>>>>

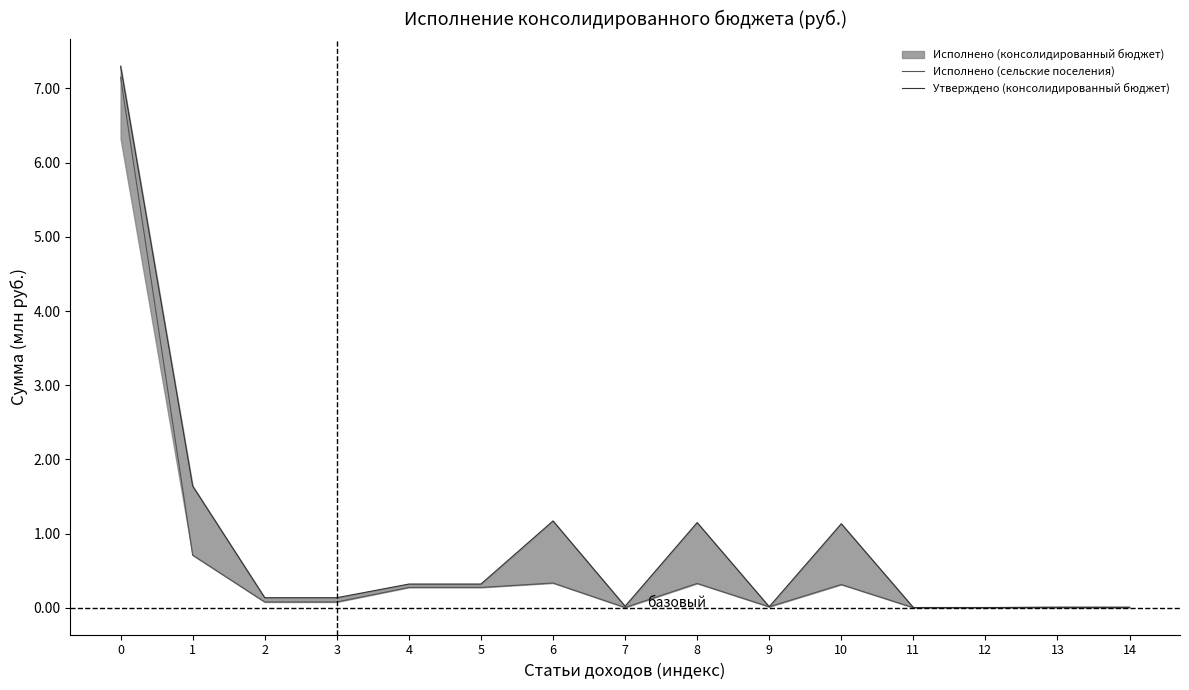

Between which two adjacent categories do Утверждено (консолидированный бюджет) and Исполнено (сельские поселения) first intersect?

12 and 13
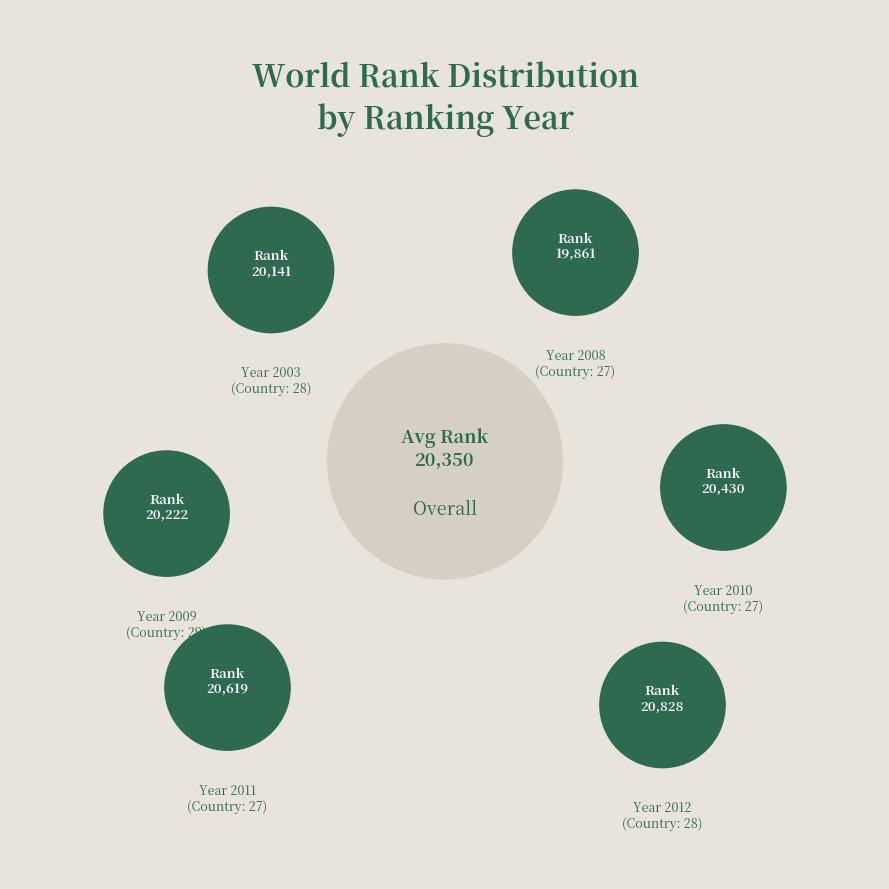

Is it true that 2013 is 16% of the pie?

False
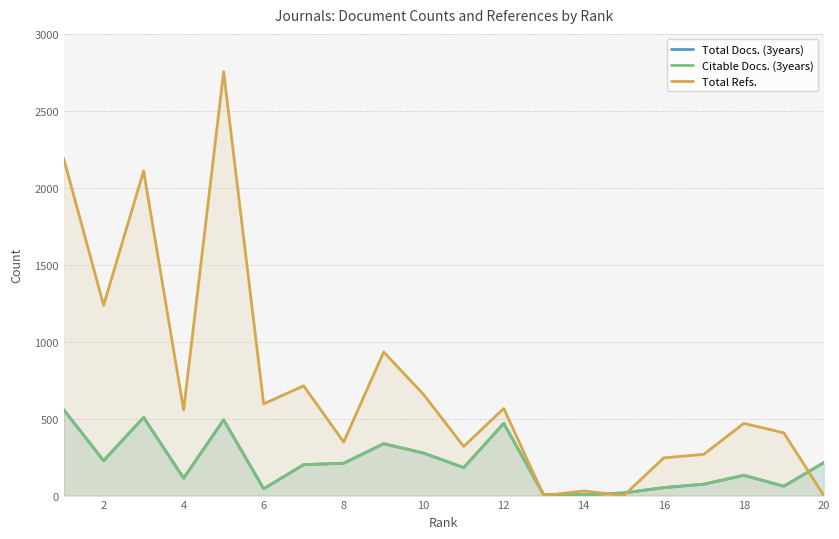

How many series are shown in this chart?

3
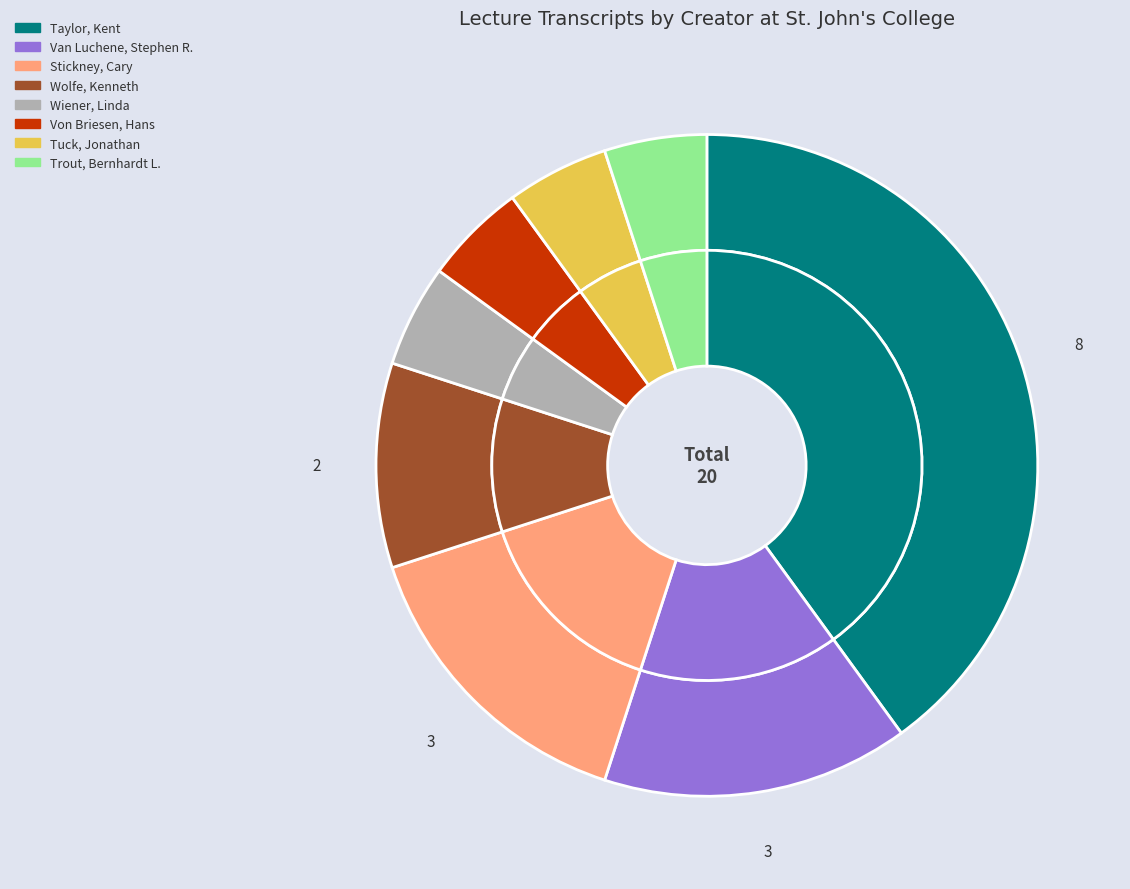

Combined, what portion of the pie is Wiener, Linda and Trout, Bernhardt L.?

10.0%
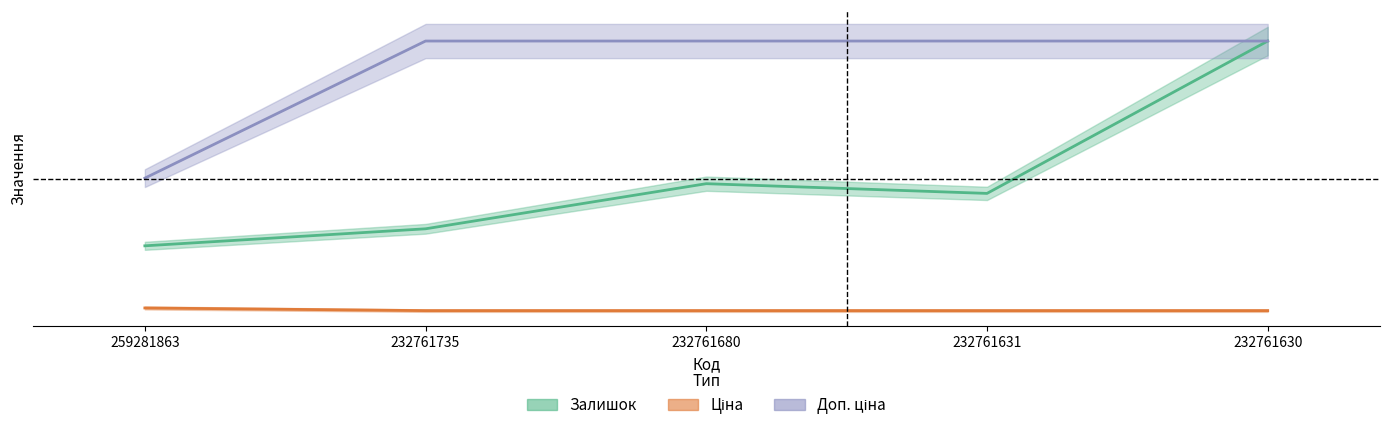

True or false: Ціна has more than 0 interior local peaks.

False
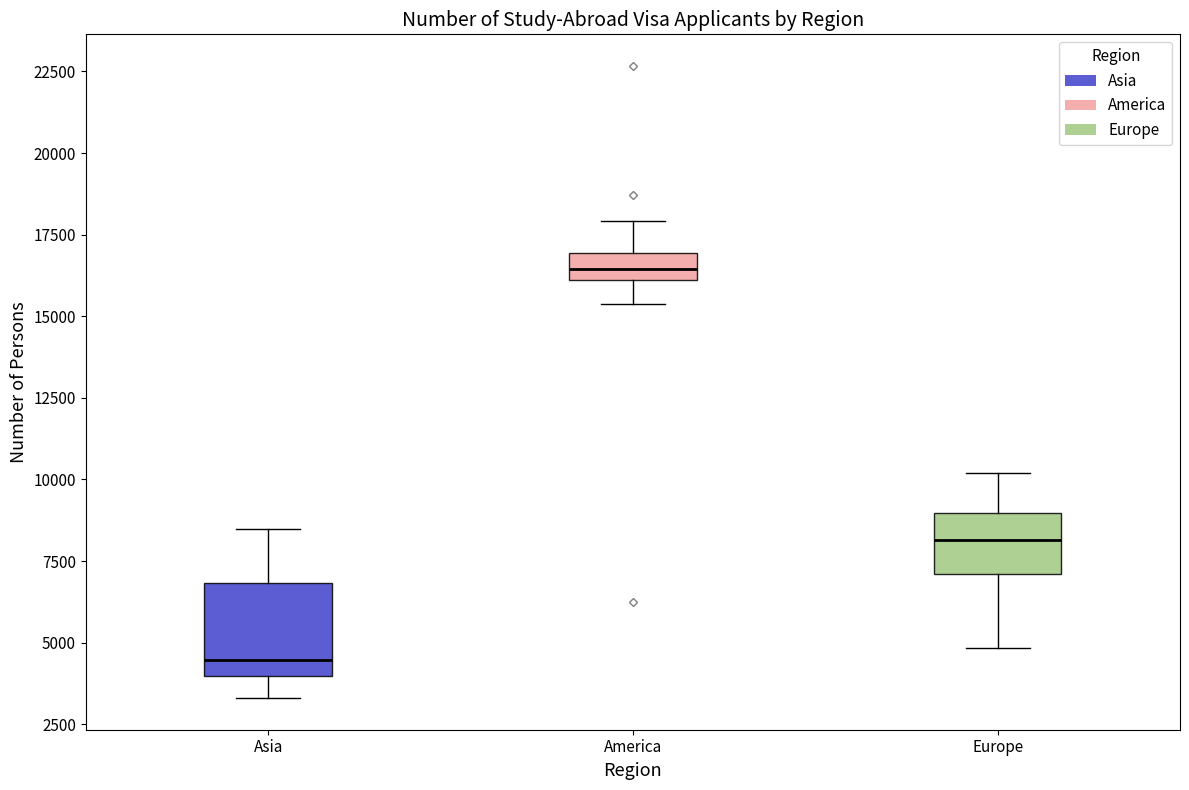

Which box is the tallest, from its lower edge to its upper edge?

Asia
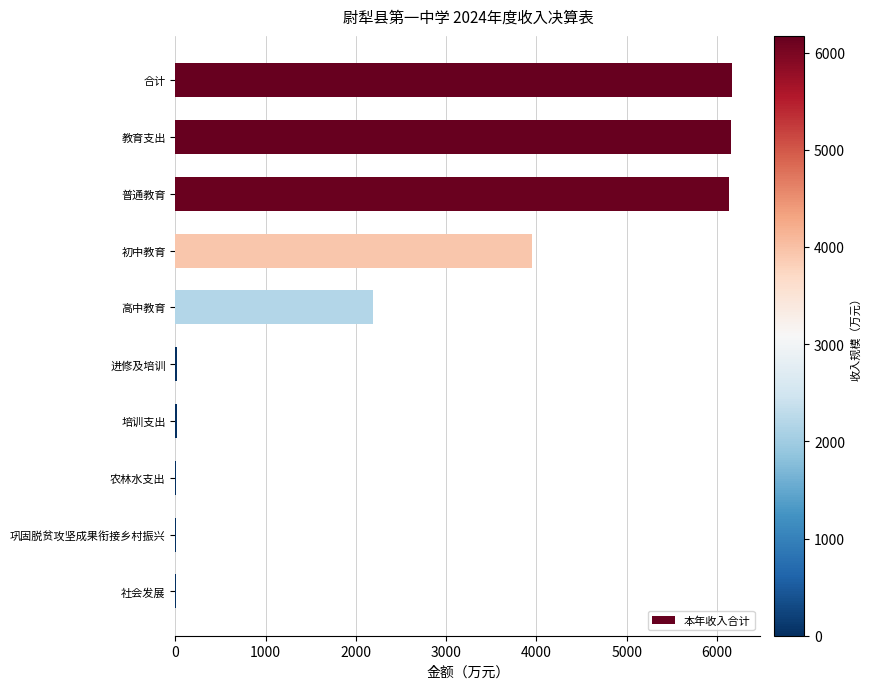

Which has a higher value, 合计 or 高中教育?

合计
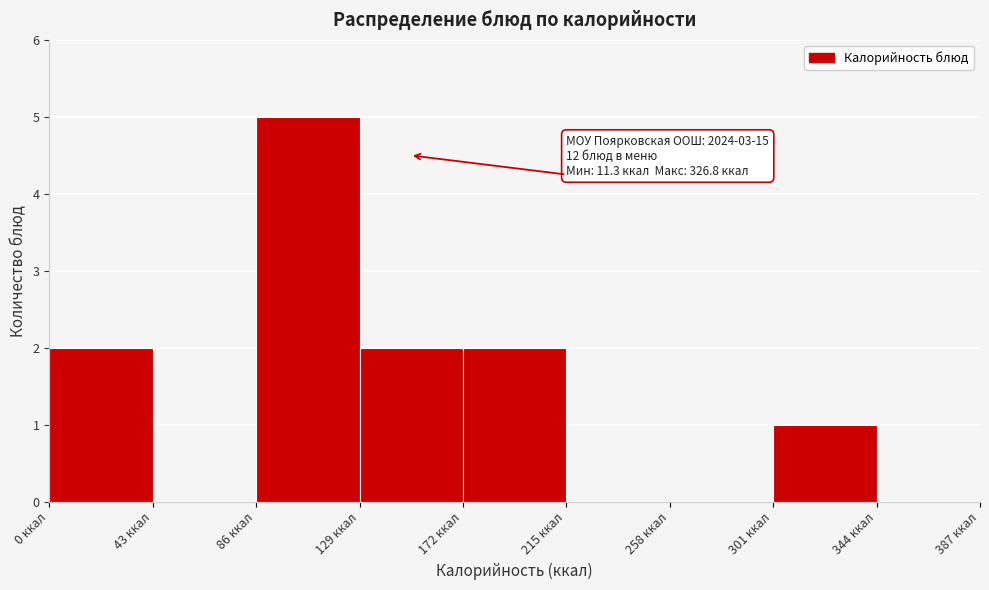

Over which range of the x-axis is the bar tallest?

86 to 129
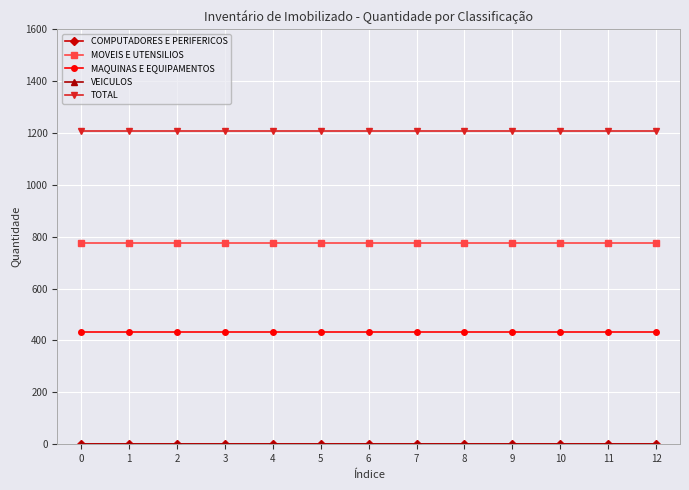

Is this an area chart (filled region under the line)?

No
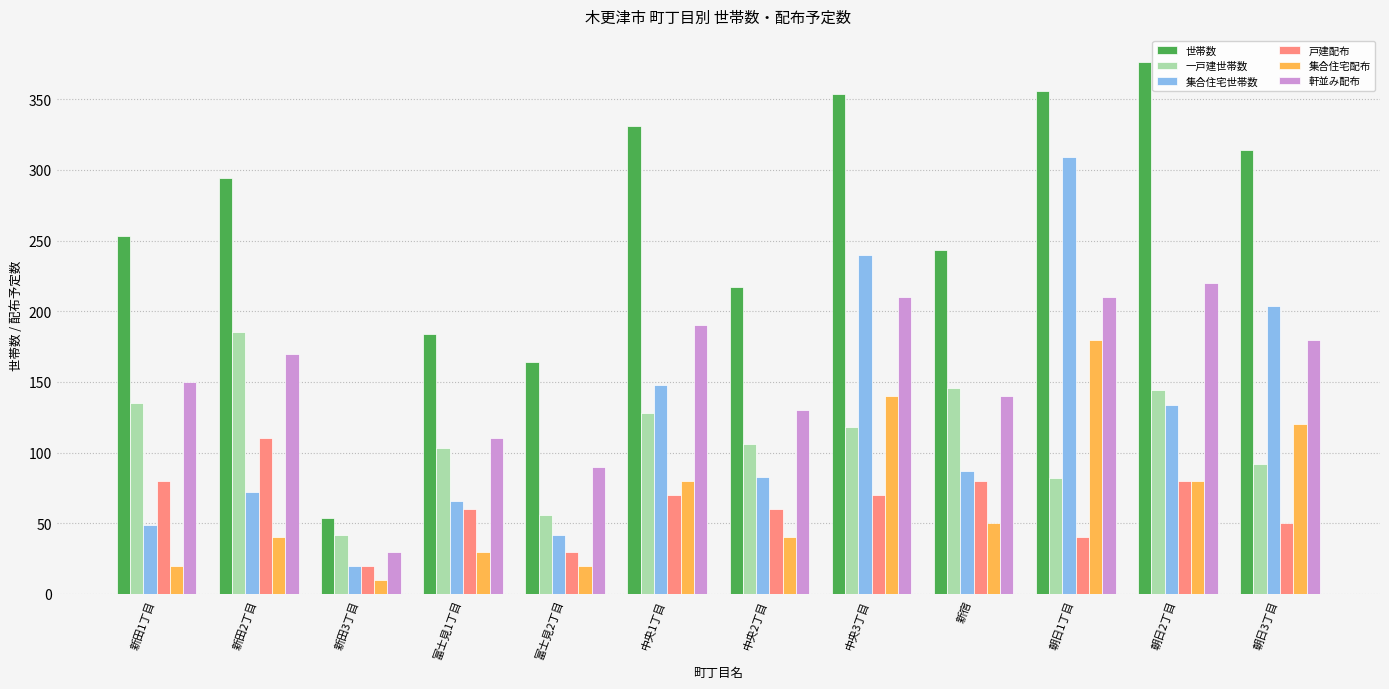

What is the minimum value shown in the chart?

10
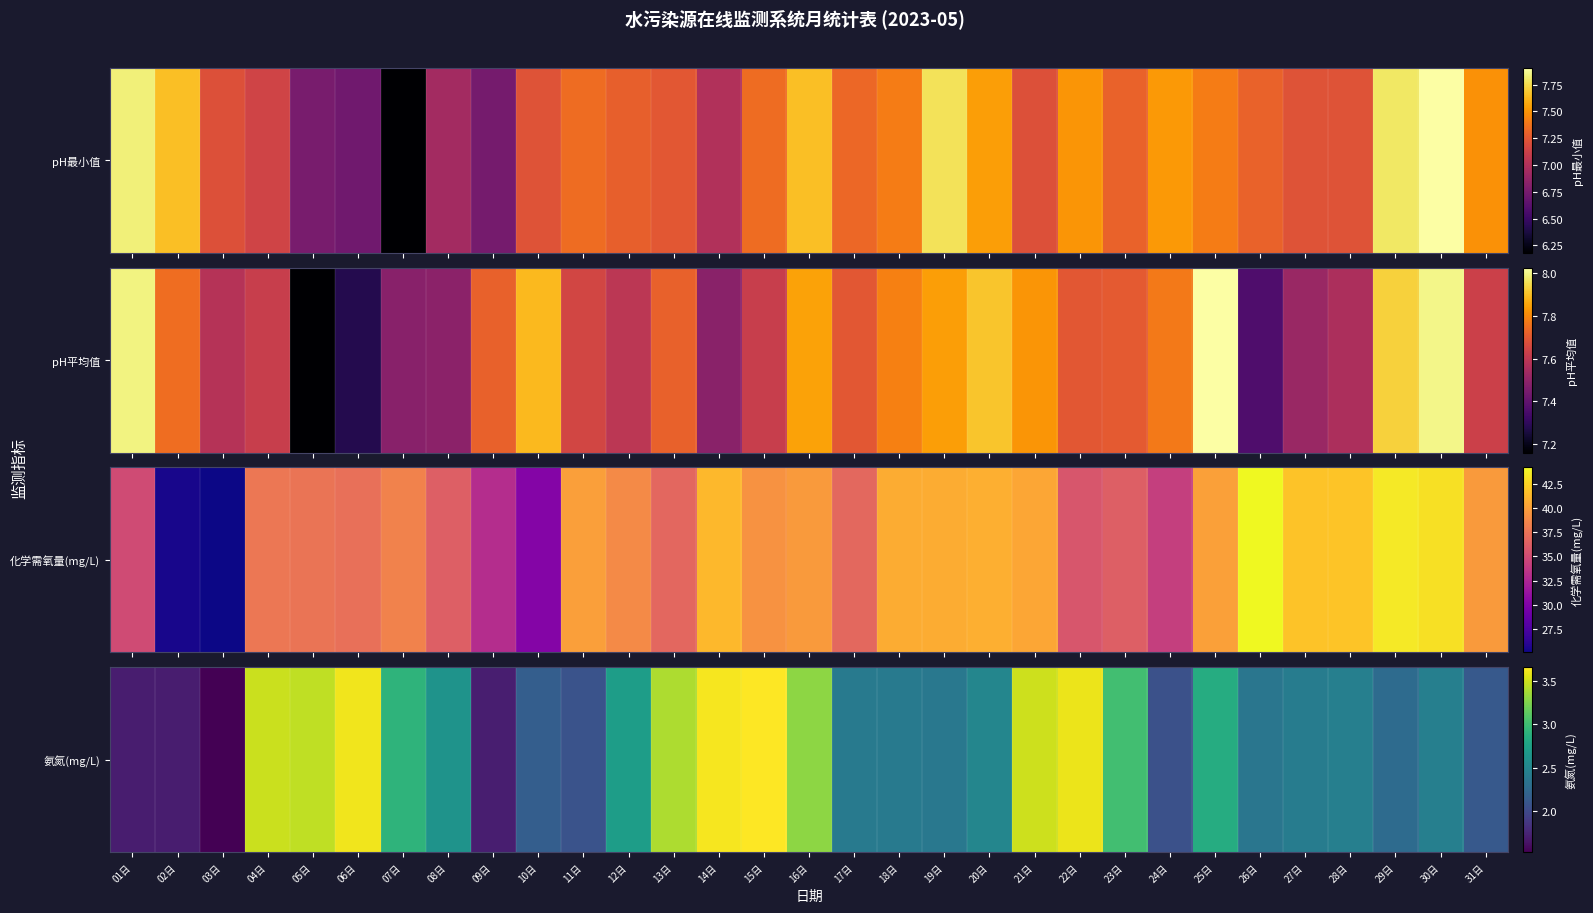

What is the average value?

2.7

<<<<

**YOUR GOAL**
Pick out every line in the material above that contains the string "this", counting uppercase and lowercase letters as different.

**ANSWER SECTION**
How many series are shown in this chart?
Is this an area chart (filled region under the line)?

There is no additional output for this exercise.